To highlight the difference between the Poisson distribution and the Poisson-Gamma mixture distribution, I animated the process of simulating sales from the mixture. In the plot below, the 10000 values are randomly drawn from the mixture, where first the Gamma value is drawn as indicated by the color scale. The Gamma value is plugged into the Poisson distribution and the resulting value falls on the x-axis. The result is again a discrete distribution.1

set.seed(1024)
# simulate the parameter for the Poisson distribution,
# which are then also used for the color scale
alpha_values <- rgamma(10000,
scale = gamma_theta,
shape = gamma_k)
random_poissons <- rpois(10000, alpha_values)

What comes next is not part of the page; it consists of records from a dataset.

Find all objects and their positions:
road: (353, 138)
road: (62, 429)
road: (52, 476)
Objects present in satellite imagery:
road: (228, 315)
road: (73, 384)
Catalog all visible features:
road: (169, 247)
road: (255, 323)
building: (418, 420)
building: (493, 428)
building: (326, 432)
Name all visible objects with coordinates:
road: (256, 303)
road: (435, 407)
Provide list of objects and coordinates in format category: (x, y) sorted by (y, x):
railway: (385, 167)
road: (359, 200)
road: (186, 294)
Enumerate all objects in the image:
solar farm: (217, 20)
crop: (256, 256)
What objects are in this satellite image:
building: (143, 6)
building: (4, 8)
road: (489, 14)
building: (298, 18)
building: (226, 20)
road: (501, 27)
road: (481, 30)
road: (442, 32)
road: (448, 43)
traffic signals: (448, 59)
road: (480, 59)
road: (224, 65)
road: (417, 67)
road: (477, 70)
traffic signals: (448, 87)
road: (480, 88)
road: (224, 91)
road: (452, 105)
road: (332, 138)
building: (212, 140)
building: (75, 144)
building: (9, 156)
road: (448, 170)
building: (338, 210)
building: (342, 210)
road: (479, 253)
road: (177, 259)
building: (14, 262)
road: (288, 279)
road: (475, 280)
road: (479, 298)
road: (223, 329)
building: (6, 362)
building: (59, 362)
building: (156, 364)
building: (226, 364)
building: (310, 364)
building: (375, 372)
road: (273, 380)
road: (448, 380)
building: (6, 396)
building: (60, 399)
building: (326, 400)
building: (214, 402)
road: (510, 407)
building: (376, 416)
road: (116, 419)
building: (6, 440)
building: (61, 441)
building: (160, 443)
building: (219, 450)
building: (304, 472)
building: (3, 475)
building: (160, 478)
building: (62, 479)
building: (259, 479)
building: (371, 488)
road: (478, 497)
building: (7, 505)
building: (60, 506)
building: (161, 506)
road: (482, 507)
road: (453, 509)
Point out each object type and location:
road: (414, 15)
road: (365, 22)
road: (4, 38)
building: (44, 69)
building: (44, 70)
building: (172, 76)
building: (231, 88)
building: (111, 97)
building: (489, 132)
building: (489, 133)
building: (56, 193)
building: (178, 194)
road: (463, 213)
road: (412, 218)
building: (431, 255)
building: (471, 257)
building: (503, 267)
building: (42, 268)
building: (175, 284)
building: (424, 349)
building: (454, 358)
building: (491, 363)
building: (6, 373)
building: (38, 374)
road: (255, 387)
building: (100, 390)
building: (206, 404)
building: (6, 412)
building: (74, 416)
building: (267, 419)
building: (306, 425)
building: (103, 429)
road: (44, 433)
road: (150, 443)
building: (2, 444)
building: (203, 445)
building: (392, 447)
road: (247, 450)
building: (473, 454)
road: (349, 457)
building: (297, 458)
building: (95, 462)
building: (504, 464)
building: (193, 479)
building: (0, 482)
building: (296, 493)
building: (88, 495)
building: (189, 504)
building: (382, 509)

round(mean(random_poissons),2)
## [1] 0.43
round(var(random_poissons),2)
## [1] 0.63

Comparing this distribution with the previous Poisson distribution, we see that the mixture is wider, has a little longer tails. The mean of both distributions is the same, 0.43, given the overall average historical sales. However, while the Poisson has a variance of 0.43, the Poisson-Gamma mixture has a larger variance of 0.63. The variance of a mixture is larger than the variance of the fixed distribution.

It is now clear why the Negative Binomial distribution has a larger variance than the Poisson distribution: The Negative Binomial is identical to a Poisson-Gamma mixture.

Given a $$\text{Gamma}(\theta, k)$$ distribution used to create a mixture, the resulting mixture is a $$\text{NB}(r,p)$$ negative binomial distribution, where $$r = k$$ and $$p = \frac{\theta}{\theta+1}$$. We can check whether the mixture really is a Negative Binomial by comparing the theoretical mean and variance to the sample mean and sample variance:

r <- gamma_k
p <- gamma_theta/(1+gamma_theta)

# theoretical mean and variance of the Negative Binomial
mu <- p*r/(1-p)
sigma <- mu + mu^2/r

round(mu,2)
## [1] 0.43
round(sigma,2)
## [1] 0.65

We come very close to the 0.43 and 0.63 from the sample.

By writing the variance of the negative binomial in terms of its mean, $$\sigma^2 = \mu + \frac{\mu^2}{r}$$, it is obvious how much additional variance is added on top of the original Poisson variance. And given the derivation of the Poisson-Gamma mixture, it is clear that the additional variance in the Negative Binomial stems from the estimation of the Poisson parameter. Given that, it makes sense to immediately model the sales of a new product by fitting a Negative Binomial instead of a Poisson to the historical sales.2

## References

For a more mathematical derivation of the Negative Binomial as Poisson-Gamma mixture, check out the blog post by Daniel Ma.

The general idea and format (and the headline!) for this post come from David Robinson’s awesome post on Understanding Empirical Bayes Estimation (Using Baseball Statistics). Just as he continued with a series of blog posts, I hope to write more on the Negative Binomial as conjugate prior, Gamma regression, and eventually LSTMs with Negative Binomial output.

1. The animation is meant to be reminiscient of a Galton Board.

2. This only holds if the historical products are each successfully modeled by a Poisson distribution.